→ WHAT THE TASK ASKS: Reproduce word for word the part of the passage on Trump's economic promises between "Trump promised to" and "that region’s chaos.", inclusive.

[[ EXTRACT TO READ, beginning ]]

In his first 70 days in office, President Donald Trump is shedding his most popular, populist economic promises with the ease of a confidence man.
After all of Trump’s bold talk on trade, his new commerce secretary, Wilbur Ross, suggested that the administration’s promised renegotiation of NAFTA will be based on the concessions that Canada and Mexico had already made to President Obama in the Trans-Pacific Partnership agreement. On health care, Trump discarded his promises of “health insurance for everybody” with lower costs and much better care. Instead, he embraced House Speaker Paul Ryan’s bill, which featured tax cuts for the wealthy paid for by depriving millions of coverage.
Trump promised to “drain the swamp,” but he has turned his economic policy over to Goldman Sachs alums and packed his White House staff with lobbyists and cronies stained by corruptions and conflicts of interest. His proposed budget slashes domestic programs vital to his own voters’ interests in order to lard the US military with more money. Meanwhile, his popular criticism of regime change and endless wars in the Middle East has given way to continued escalation that will push the United States deeper into that region’s chaos.

[[ EXTRACT TO READ, end ]]
[[ EXCERPTED RECORDS, beginning ]]

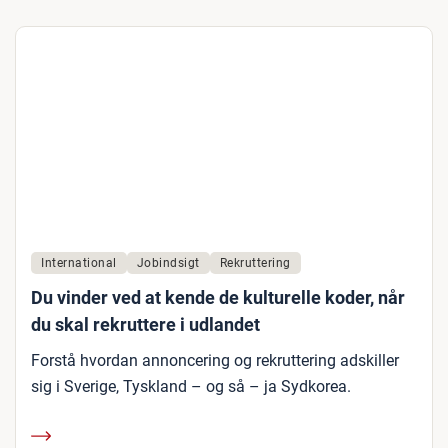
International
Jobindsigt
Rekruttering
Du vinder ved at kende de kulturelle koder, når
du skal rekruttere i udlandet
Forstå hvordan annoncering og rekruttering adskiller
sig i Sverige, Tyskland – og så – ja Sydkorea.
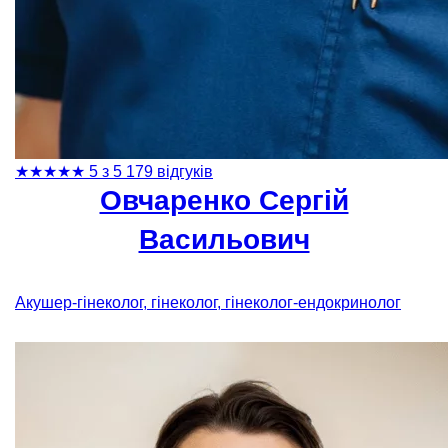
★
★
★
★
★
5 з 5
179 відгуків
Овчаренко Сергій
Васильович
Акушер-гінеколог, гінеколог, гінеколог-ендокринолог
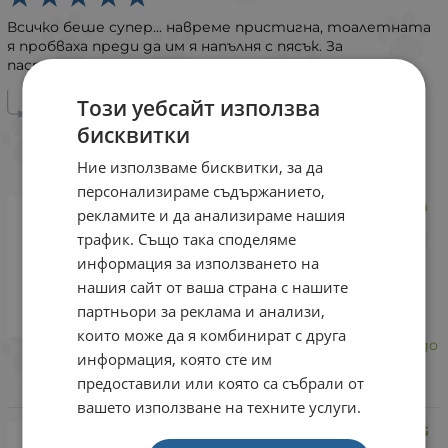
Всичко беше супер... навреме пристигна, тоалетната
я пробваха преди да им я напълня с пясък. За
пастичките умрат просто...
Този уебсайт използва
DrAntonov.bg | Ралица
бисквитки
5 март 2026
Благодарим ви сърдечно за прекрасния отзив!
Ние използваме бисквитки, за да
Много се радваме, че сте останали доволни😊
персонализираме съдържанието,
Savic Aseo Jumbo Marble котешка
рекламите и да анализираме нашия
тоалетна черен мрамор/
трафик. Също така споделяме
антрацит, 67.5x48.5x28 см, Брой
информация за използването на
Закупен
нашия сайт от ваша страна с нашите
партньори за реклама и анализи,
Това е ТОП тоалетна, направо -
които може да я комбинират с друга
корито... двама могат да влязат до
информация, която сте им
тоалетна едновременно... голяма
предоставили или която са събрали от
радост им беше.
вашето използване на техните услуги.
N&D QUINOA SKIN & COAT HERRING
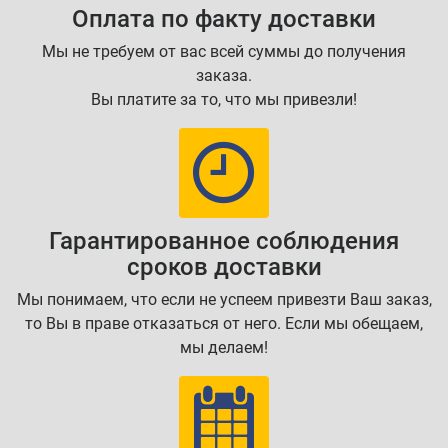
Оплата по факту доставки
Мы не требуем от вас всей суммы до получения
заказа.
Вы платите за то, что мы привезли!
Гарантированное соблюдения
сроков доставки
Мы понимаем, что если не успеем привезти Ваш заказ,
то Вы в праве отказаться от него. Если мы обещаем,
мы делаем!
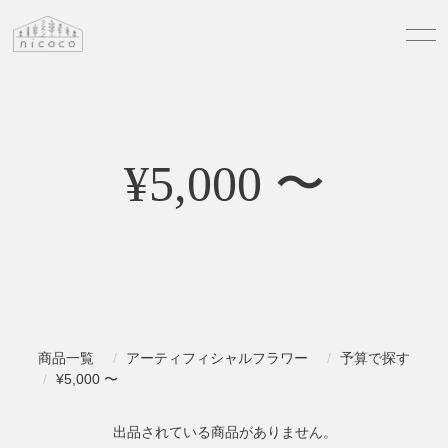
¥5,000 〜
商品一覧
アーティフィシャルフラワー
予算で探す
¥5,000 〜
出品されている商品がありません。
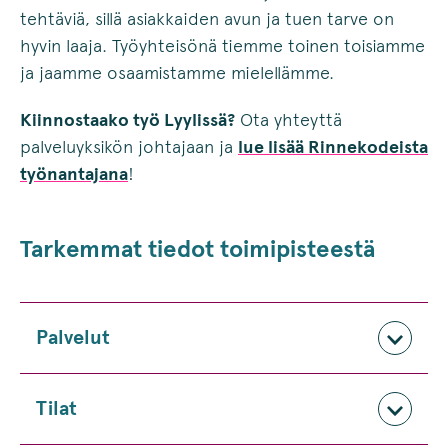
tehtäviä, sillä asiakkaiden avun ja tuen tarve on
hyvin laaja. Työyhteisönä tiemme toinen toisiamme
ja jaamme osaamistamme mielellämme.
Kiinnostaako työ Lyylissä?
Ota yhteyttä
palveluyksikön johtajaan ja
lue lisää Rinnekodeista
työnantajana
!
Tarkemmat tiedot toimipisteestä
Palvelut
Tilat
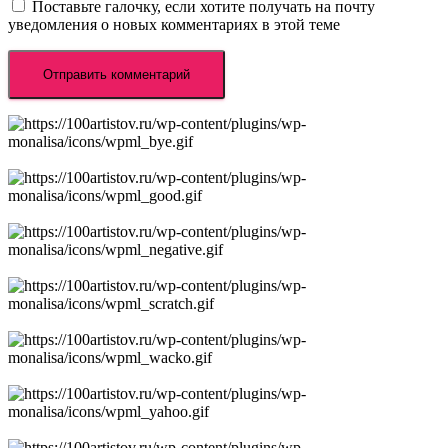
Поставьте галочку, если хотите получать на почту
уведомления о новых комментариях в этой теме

[[ EXCERPTED RECORDS, end ]]

→ RESPONSE:
Trump promised to “drain the swamp,” but he has turned his economic policy over to Goldman Sachs alums and packed his White House staff with lobbyists and cronies stained by corruptions and conflicts of interest. His proposed budget slashes domestic programs vital to his own voters’ interests in order to lard the US military with more money. Meanwhile, his popular criticism of regime change and endless wars in the Middle East has given way to continued escalation that will push the United States deeper into that region’s chaos.